Led by Dr George Busby, the team worked with local scientists to extract and analyse DNA in remote locations, generating useful genetic data within hours. Scientists usually have to wait weeks for data after obtaining, preparing and dispatching samples to overseas laboratories for analysis.
The 2018 Land Rover Bursary, awarded in partnership with the Royal Geographical Society (with IBG), supported the team of three Oxford University researchers on a 7,350km (4,567 mile) trip across Namibia, Zambia, Tanzania and Kenya.

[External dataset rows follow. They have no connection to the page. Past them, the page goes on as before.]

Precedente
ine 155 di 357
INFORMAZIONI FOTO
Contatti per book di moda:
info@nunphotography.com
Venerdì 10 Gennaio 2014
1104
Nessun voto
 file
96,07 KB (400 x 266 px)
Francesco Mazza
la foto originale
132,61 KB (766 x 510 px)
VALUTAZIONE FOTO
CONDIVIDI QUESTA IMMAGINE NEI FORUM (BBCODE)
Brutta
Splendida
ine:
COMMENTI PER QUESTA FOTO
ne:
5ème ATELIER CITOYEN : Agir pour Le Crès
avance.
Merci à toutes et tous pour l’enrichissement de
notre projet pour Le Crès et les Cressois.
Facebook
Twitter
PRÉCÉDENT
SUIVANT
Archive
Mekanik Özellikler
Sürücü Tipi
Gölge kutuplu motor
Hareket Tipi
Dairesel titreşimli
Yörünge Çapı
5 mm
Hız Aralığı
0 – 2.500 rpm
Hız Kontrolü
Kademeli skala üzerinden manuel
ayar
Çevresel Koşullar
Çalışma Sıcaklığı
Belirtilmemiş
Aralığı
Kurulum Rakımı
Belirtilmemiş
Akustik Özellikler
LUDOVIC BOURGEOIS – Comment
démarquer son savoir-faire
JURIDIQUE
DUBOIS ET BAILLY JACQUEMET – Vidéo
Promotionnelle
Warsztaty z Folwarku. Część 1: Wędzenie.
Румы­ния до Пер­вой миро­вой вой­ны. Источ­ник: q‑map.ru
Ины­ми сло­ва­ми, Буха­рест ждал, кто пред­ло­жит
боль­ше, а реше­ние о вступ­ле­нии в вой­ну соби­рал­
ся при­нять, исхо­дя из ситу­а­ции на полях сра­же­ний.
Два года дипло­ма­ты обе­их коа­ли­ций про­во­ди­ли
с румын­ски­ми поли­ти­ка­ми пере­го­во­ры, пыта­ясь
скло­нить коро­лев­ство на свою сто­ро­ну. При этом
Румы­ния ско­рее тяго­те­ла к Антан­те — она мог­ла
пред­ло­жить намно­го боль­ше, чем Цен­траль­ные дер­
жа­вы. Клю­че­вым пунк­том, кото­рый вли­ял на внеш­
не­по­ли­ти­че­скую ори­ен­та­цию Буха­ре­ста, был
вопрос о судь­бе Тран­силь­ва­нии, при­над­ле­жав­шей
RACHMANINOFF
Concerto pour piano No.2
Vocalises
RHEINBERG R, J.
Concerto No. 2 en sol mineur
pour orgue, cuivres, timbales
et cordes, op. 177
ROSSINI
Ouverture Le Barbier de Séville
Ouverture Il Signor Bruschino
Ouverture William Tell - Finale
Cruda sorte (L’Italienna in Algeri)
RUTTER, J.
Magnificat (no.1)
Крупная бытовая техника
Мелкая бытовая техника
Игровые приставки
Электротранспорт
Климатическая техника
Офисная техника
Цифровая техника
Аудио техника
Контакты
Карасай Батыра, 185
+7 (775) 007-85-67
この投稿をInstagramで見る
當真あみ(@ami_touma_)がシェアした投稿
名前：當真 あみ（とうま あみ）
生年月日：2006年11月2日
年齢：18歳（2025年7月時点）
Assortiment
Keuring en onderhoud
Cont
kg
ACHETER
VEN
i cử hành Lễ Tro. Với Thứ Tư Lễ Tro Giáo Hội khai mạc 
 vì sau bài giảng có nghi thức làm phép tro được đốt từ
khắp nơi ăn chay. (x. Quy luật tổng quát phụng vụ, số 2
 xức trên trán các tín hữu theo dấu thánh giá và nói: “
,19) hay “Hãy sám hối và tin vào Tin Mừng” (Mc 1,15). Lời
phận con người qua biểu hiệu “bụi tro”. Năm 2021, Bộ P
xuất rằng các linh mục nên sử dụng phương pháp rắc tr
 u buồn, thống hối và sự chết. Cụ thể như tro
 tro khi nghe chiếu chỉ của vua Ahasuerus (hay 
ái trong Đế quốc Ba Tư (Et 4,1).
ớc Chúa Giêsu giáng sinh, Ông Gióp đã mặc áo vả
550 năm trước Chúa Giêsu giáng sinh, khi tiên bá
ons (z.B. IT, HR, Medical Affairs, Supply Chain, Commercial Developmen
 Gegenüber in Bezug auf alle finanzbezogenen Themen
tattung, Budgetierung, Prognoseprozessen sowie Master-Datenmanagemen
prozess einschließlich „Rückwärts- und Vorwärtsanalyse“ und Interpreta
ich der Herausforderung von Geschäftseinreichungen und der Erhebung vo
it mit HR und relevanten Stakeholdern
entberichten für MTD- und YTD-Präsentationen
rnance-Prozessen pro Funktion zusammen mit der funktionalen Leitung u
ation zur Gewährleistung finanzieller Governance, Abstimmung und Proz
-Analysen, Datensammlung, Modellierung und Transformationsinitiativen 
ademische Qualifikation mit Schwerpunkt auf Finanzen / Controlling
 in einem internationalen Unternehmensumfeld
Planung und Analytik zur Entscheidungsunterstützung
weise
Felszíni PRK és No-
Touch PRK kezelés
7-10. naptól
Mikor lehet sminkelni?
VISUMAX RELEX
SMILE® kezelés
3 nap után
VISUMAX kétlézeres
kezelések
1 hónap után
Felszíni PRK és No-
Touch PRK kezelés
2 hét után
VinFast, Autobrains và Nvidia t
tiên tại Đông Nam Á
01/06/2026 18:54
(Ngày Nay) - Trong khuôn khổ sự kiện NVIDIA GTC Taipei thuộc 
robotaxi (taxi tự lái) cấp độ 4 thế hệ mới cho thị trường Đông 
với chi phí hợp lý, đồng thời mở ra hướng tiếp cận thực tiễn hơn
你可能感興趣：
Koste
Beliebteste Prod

The one-off Discovery was equipped as a mobile genetic sequencing laboratory, making full-use of its 1,137-litre load space with a fridge/freezer to safely store scientific supplies, a bespoke load space configuration system to hold the team’s equipment and an on-board expedition battery. A purpose-built dual sun awning, rescue kit, winch, sand/mud tracks, roof rack and LED night driving lamps completed the list of modifications. In addition, the scientific legwork was done by a series of compact genetic sequencing machines, MinIONs.
Malaria is the third-biggest killing infectious disease in the world and 90 per cent of cases occur in Africa. The distribution of drug resistance in the parasites that cause malaria and insecticide resistance in the mosquitoes that transmit it, varies across the continent, and genetic analysis is one way of providing important information on where resistance lies for local control programmes. Identifying and understanding the most effective insecticides against local mosquito populations, and the most successful treatments against the parasites they carry, are crucial for future efforts to control the spread of malaria.
During the two-month trip, the team demonstrated it is possible to train people to use technology and to generate information about the amount of resistance in a population from genetic data using only the equipment carried with them in the Discovery – proving the value of regional sequencing and that such processes are no longer restricted to large centralised laboratories.